• TEXT:
_ _ _

I used to use Launchy, but in Windows 7 I've gotten accustomed to launching programs using the Search function (I don't use that many programs - YMMV). Once you try it a couple times you can figure out how many letters you need to type to get the program you want, and you don't actually need to wait for the search results to show up. For example, I know that if I hit the Windows key, immediately type "exc" and hit Enter, Excel will launch.

This is the best change they made in Win7, in my opinion. It absolutely rocks when you get used to using it.

Also, a silly little trick that most people don't know from my experience: When editing any text, a double-click on a word will select the whole word and its trailing space. Much easier and faster than arrow keys and/or lots of single delete key pushes.
posted by Benny Andajetz at 11:59 AM on April 9, 2012

I'm not a windows user so I can only give general advice but a few things:

Virtual desktops: Not an efficiency tip exactly but it really helps minimize clutter which, indirectly helps you be more efficient. Also helps you focus because you can keep stuff that logically belongs together, together. For me: web browser on one desktop, email client on another, and a couple other desktops which I use opportunistically moving stuff out of my way as necessary. This probably works best if you can set up hotkeys to move quickly between the desktops.

And on that note, keyboard shortcuts: The less you use the mouse, the faster you'll be. Learn all the standard ones and if you're able bind your most commonly used programs to hotkeys as well. (I don't know if you can do this natively in windows but if not there's probably a program you can install to manage hotkeys for you)

Program launchers: apparently win7 has this already built in so definitely learn to use it. Typing is faster than navigating a menu or even using the mouse to click a quick launch icon on your taskbar. As long as you know the name of the program you want to launch, you can launch it super fast.

_ _ _

• GIVEN DATA:
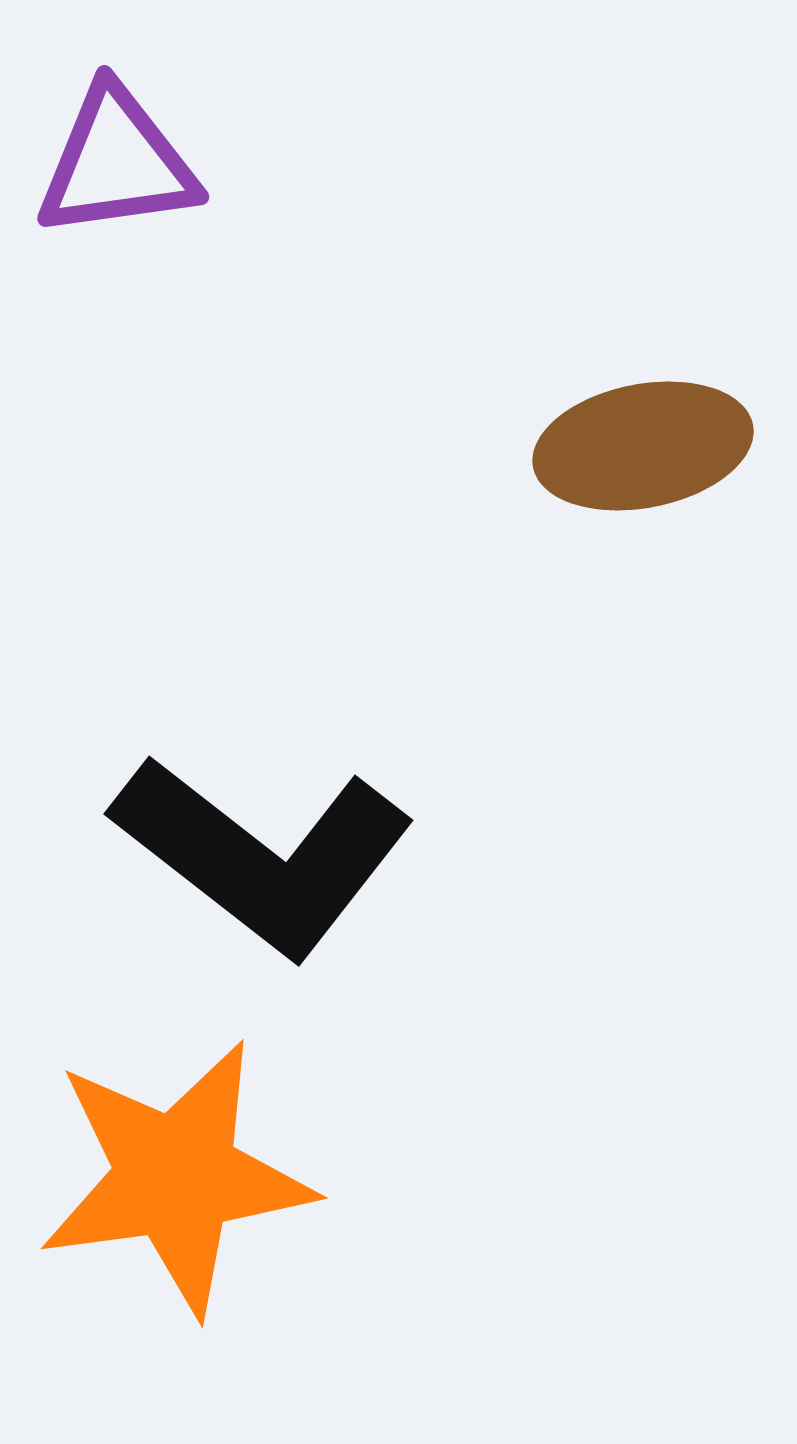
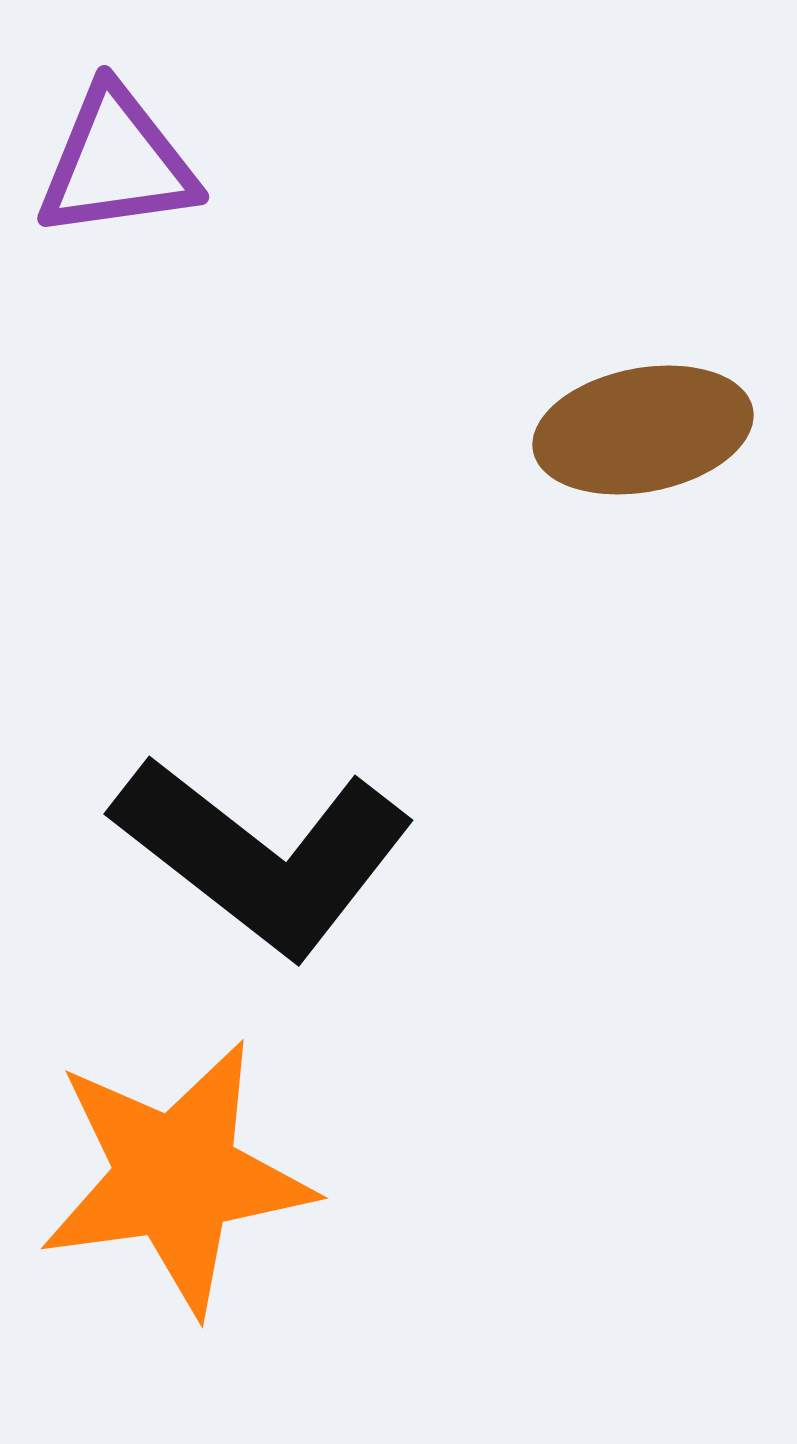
brown ellipse: moved 16 px up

_ _ _

• AIM:
Retype the stretch of the Windows tips text from "And on that" through "hotkeys for you)", keeping every word unchanged.

• RESPONSE TO THE EXERCISE:
And on that note, keyboard shortcuts: The less you use the mouse, the faster you'll be. Learn all the standard ones and if you're able bind your most commonly used programs to hotkeys as well. (I don't know if you can do this natively in windows but if not there's probably a program you can install to manage hotkeys for you)